2. Study Area and Data

2.1. Study Area

The Tibetan Plateau is the world’s highest plateau, with an average elevation exceeding 4000 m. It has a unique alpine climate and abundant ice and snow resources. The plateau has a vast river network, serving as the source of Asia’s major rivers [15,16]. The cold climate of the Tibetan Plateau leads to the formation of river ice in many rivers during winter [17], especially in higher-altitude regions, such as the upper reaches of the Yarlung Tsangpo and Nujiang Rivers. Since rivers often pass through valleys with significant terrain undulations [18], river ice is affected by factors such as altitude, river channel type, water depth, and water quality, and the morphology of river ice formed in different river sections varies significantly.
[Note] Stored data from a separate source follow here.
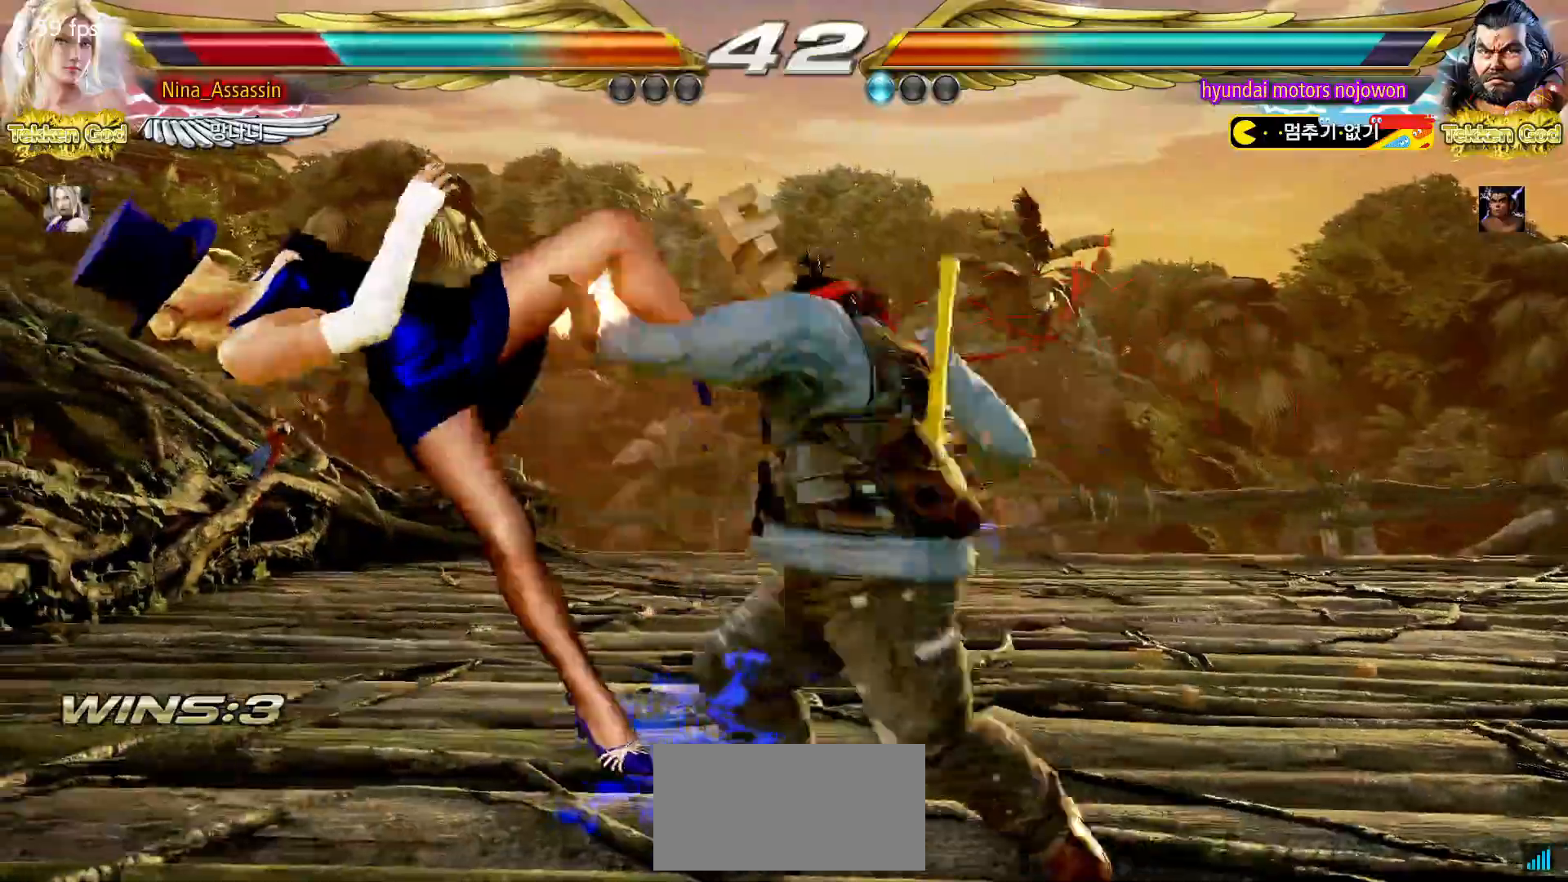
Gameplay with a controller (arcade stick); each line is a JSON object with the inputs held at the frame after it. "events" lists button and stick changes between this image and that frame as [ms after this image, input, new state], when the widget could be followed in between. Not read: L3 R3.
{"buttons": ["SQUARE"], "left_stick": "center"}
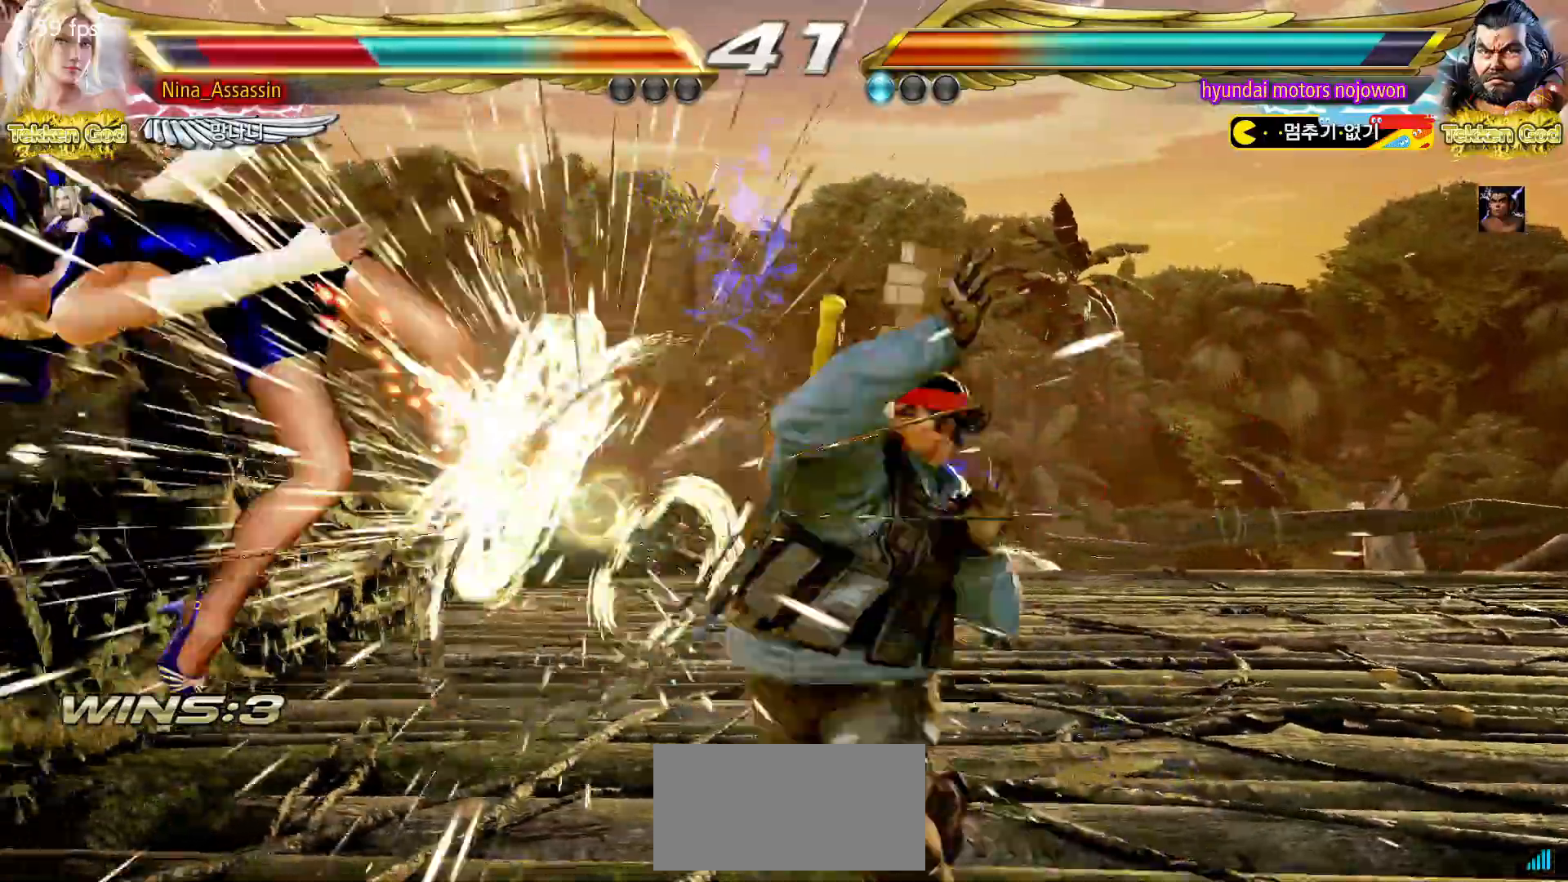
{"buttons": [], "left_stick": "center", "events": [[17, "SQUARE", "up"], [67, "TRIANGLE", "down"], [100, "TRIANGLE", "up"], [150, "SQUARE", "down"], [200, "SQUARE", "up"], [250, "TRIANGLE", "down"], [300, "TRIANGLE", "up"], [350, "SQUARE", "down"], [400, "SQUARE", "up"], [433, "TRIANGLE", "down"], [483, "TRIANGLE", "up"]]}
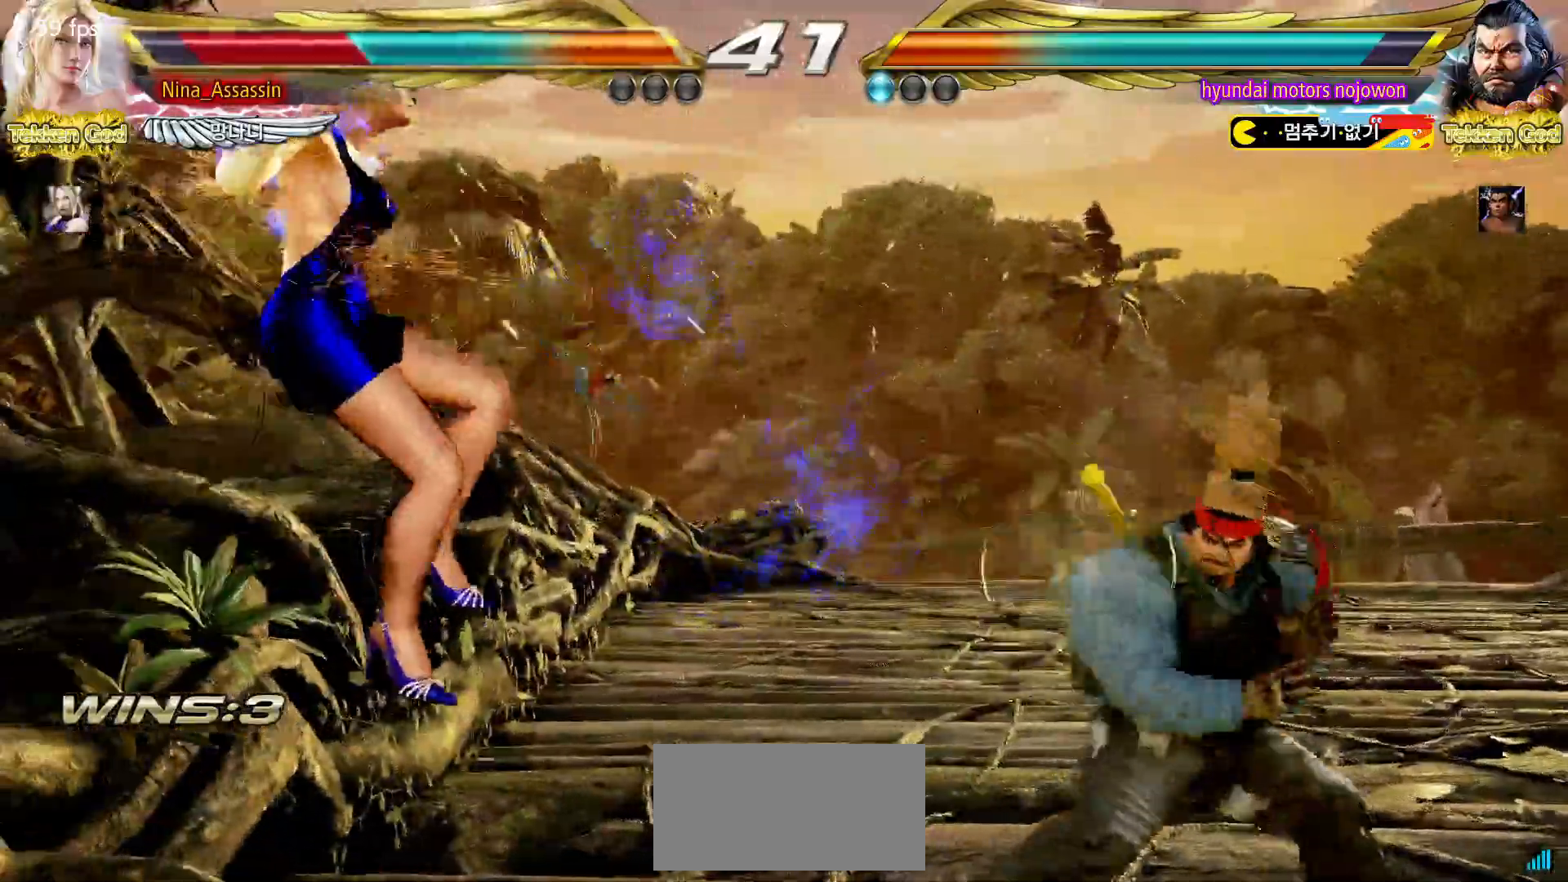
{"buttons": ["TRIANGLE"], "left_stick": "center", "events": [[33, "SQUARE", "down"], [83, "SQUARE", "up"], [117, "TRIANGLE", "down"], [167, "TRIANGLE", "up"], [217, "SQUARE", "down"], [267, "SQUARE", "up"], [300, "TRIANGLE", "down"], [350, "TRIANGLE", "up"], [400, "SQUARE", "down"], [450, "SQUARE", "up"], [500, "TRIANGLE", "down"]]}
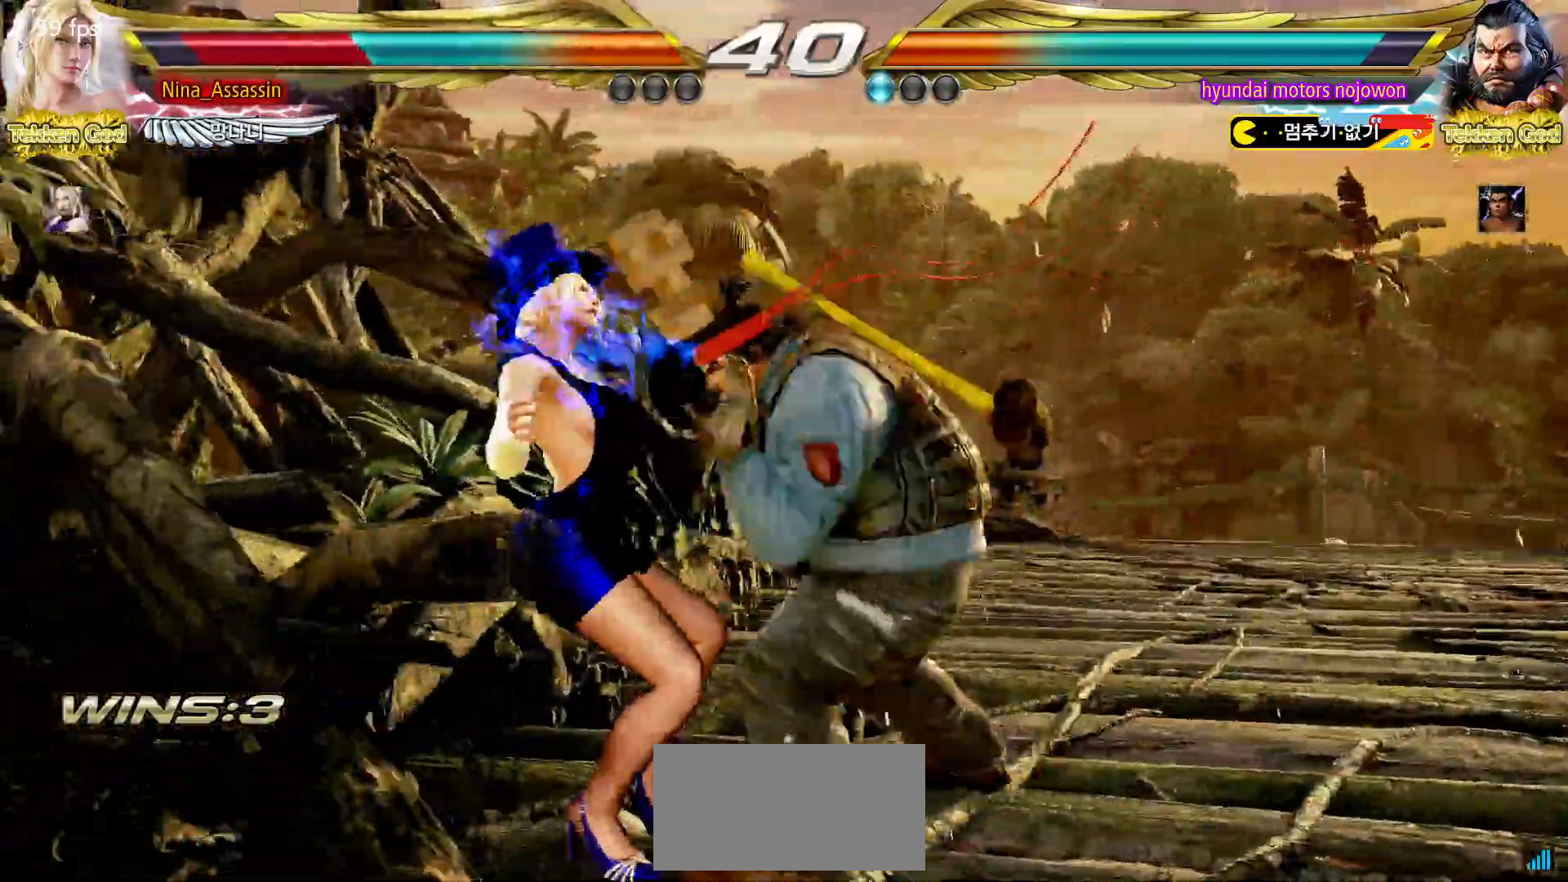
{"buttons": ["SQUARE"], "left_stick": "center"}
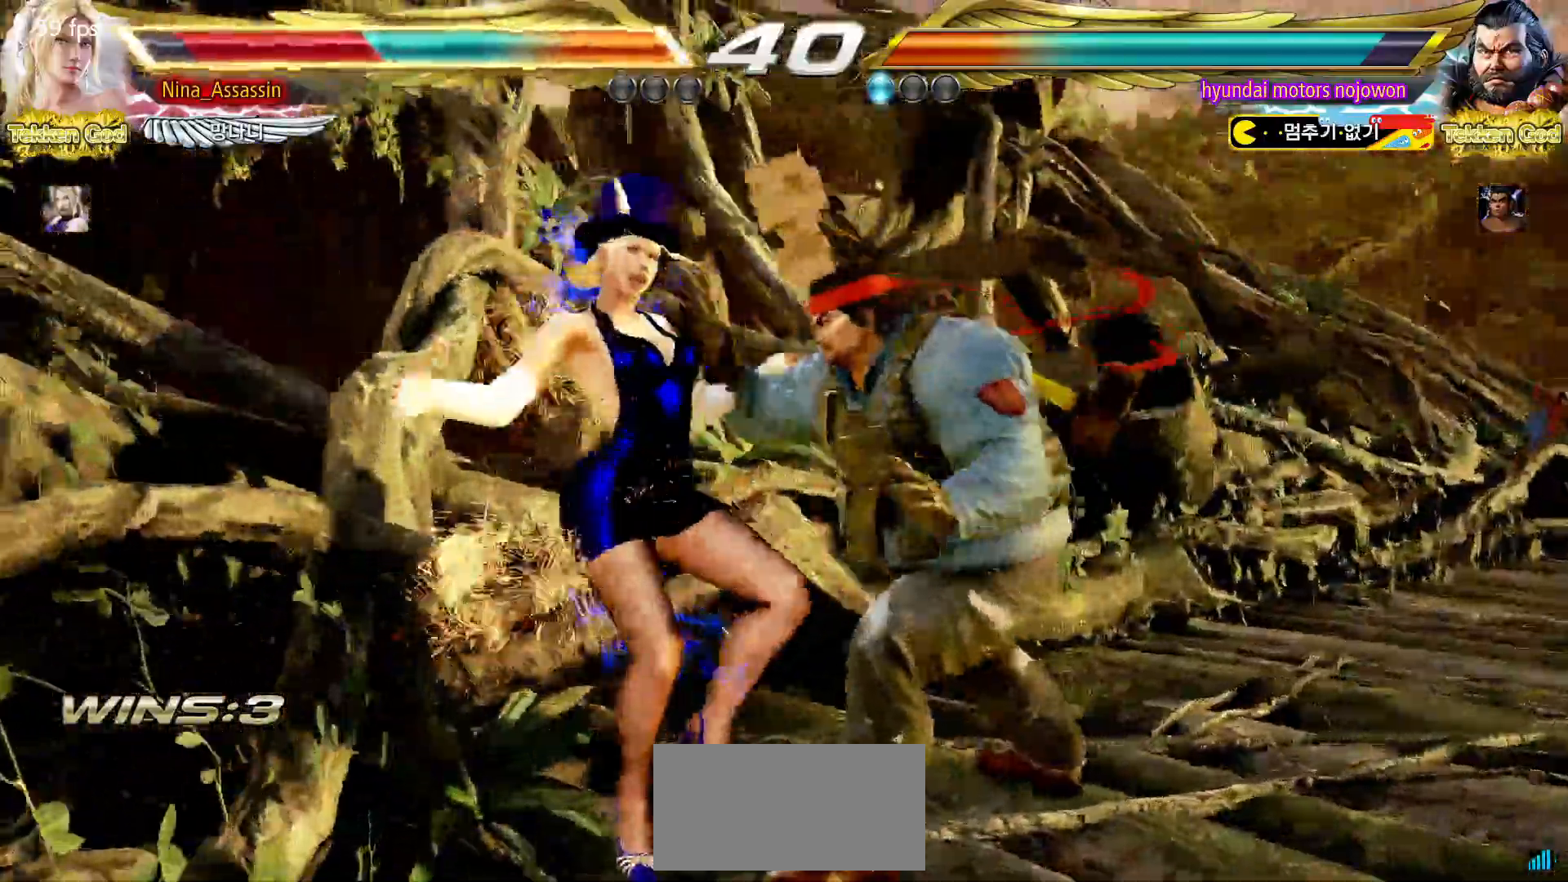
{"buttons": [], "left_stick": "center", "events": [[33, "SQUARE", "up"], [83, "TRIANGLE", "down"], [133, "TRIANGLE", "up"], [167, "SQUARE", "down"], [217, "SQUARE", "up"], [250, "TRIANGLE", "down"], [300, "TRIANGLE", "up"], [333, "SQUARE", "down"], [400, "SQUARE", "up"], [433, "TRIANGLE", "down"], [483, "TRIANGLE", "up"]]}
This study presents the selection of sample points and the distribution of validation regions on the Tibetan Plateau [19] (Figure 1). Considering the diversity of river ice under the complex topography of the plateau, 16 validation areas were selected based on six factors: river type, elevation, river width, ice period, satellite data, and snow cover interference. Twenty images with cloud cover below 30% were filtered to comprehensively represent the characteristics of river ice in high-altitude, complex terrains (Figure 2).

2.2. Satellite Data

The study primarily used Landsat 8, Level 2, Collection 2, and Tier 1 satellite data (hereafter referred to as Landsat 8) as training and validation data. The Landsat 8 data accessed through the Google Earth Engine (GEE) platform already meets geometric and radiometric quality requirements. This dataset has a 16-day revisit period and includes four visible bands, one near-infrared (VNIR) band, and two shortwave infrared (SWIR) bands, all with a spatial resolution of 30 m [20].

The study utilized 623 Landsat 8 images, which were synthesized through false-color composition to generate a river ice image of the Tibetan Plateau that was subsequently used to select sample data. The spectral data and coordinate information of the composite image were included as part of the feature dataset. Additionally, the study used 17 Landsat 8 images, one Landsat 5 image, one Landsat 7 image, and one Sentinel 2 image for visual interpretation and extraction of river ice as validation data.

2.3. Additional Data

Factors such as temperature, precipitation, elevation, and slope have significant correlations with river ice formation. Their combined effects can alter water flow and environmental conditions, impacting the formation and duration of ice. Therefore, the study incorporated climate and topographic data into the feature set for machine learning models. Climate data, such as temperature, were derived from the ERA5-Land Daily Aggregated dataset available on the GEE platform. This high-resolution reanalysis meteorological dataset provides daily global weather data with a spatial resolution of approximately 11 km [21]. Topographic data, including elevation and slope, were obtained from the NASA DEM Digital Elevation dataset on GEE, with a spatial resolution of 30 m [22].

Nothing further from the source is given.